To prove an object with property $Q$ exists: pick a random object and show $$P(\text{random object has } Q) > 0 \;\Rightarrow\; \text{such an object exists.}$$ (Proof by contradiction: if none existed, that probability would be $0$.)

Recipe (two-coloring template): 1. Randomize (color each item by a fair coin). 2. Bound $P(\text{one bad event})$ (one block monochromatic: $2^{1-k}$). 3. Union bound over the $m$ bad events: $P(\text{any bad})\le m\,2^{1-k}$. 4. If that bound $<1$ (here $m<2^{k-1}$), then $P(\text{good})>0$ → a good object exists. $\blacksquare$

Averaging form: if $E[X]=\mu$, some outcome has $X\ge\mu$ and some has $X\le\mu$.


Common pitfalls

Pitfall Fix
Using $P=\lvert E\rvert/\lvert S\rvert$ on a non-equally-likely space (e.g. $\{$0,1,2 heads$\}$) Build an equally-likely space first ($\{HH,HT,TH,TT\}$).
Computing "at least one" directly Use the complement: $1-P(\text{none})$.
$E[XY]=E[X]E[Y]$ in general False unless independent (Ch. 21); linearity is for sums, not products.
$E[X^2]=(E[X])^2$ False — the gap is $\operatorname{Var}(X)$.
"Simulation said so" = proof Evidence only; derive the exact value.
Forgetting linearity needs no independence It always holds — exploit it.
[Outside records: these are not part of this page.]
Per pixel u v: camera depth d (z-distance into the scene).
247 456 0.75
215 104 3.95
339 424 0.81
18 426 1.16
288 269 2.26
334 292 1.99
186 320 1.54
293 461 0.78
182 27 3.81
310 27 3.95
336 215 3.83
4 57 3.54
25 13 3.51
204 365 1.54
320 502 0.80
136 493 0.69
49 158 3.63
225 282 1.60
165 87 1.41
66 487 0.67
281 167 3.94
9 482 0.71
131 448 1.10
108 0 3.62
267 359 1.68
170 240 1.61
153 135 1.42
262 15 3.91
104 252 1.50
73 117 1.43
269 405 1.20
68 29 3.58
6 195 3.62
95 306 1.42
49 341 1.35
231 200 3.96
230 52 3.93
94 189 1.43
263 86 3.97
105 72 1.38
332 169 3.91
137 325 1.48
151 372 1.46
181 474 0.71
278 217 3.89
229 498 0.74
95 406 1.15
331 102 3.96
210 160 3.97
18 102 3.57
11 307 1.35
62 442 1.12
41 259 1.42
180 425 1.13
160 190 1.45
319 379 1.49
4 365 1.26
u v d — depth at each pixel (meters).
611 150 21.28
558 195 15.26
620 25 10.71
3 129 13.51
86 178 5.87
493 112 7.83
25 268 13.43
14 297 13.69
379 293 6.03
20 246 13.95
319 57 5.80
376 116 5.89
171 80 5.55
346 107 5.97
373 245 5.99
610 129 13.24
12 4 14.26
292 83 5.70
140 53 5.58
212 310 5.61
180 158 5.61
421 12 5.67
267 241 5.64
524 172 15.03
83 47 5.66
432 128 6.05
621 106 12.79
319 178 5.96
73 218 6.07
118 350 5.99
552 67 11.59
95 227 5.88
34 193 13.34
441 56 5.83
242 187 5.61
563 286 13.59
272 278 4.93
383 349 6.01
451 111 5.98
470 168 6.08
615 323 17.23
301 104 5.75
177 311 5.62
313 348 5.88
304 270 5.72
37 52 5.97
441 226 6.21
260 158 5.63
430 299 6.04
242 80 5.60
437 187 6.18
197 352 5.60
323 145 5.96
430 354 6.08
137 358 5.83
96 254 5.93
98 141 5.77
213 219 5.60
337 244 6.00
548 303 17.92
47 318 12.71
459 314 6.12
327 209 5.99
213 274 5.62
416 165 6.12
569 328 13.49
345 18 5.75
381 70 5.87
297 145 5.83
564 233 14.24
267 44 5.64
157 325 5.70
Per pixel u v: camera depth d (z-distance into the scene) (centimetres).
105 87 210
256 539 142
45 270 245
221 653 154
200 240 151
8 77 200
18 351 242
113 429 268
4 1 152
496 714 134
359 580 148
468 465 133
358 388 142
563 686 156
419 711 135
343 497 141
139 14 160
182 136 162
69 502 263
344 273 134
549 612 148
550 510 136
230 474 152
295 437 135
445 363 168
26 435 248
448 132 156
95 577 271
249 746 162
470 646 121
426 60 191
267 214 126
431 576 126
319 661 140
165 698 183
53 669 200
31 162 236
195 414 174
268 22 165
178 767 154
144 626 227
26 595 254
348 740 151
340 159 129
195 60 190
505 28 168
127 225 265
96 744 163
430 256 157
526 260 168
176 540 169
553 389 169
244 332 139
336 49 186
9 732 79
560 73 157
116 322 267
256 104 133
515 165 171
Toolkit additions (dmtoolkit/probability.py)

Function Returns Idea
simulate(trial_fn, k) empirical $\hat p$ = fraction of $k$ trials where trial_fn() is True law of large numbers (estimate)
expected_value(rv, space, weight=None) exact $E[\text{rv}]$ over a finite space (uniform by default) $\sum_s X(s)p(s)$ with Fraction (exact)

(Chapter 21 adds bayes(pa, pb_given_a, pb).) simulateexpected_value of an indicator — the two sit on opposite sides of the estimate-vs-exact line.


The two ideas to remember

  1. A random variable is a function; its expectation is a weighted average — and expectation is linear, independence or not. Write hard expectations as sums of indicators.
  2. Positive probability proves existence. The probabilistic method turns a counting/existence question into one expectation or union-bound calculation.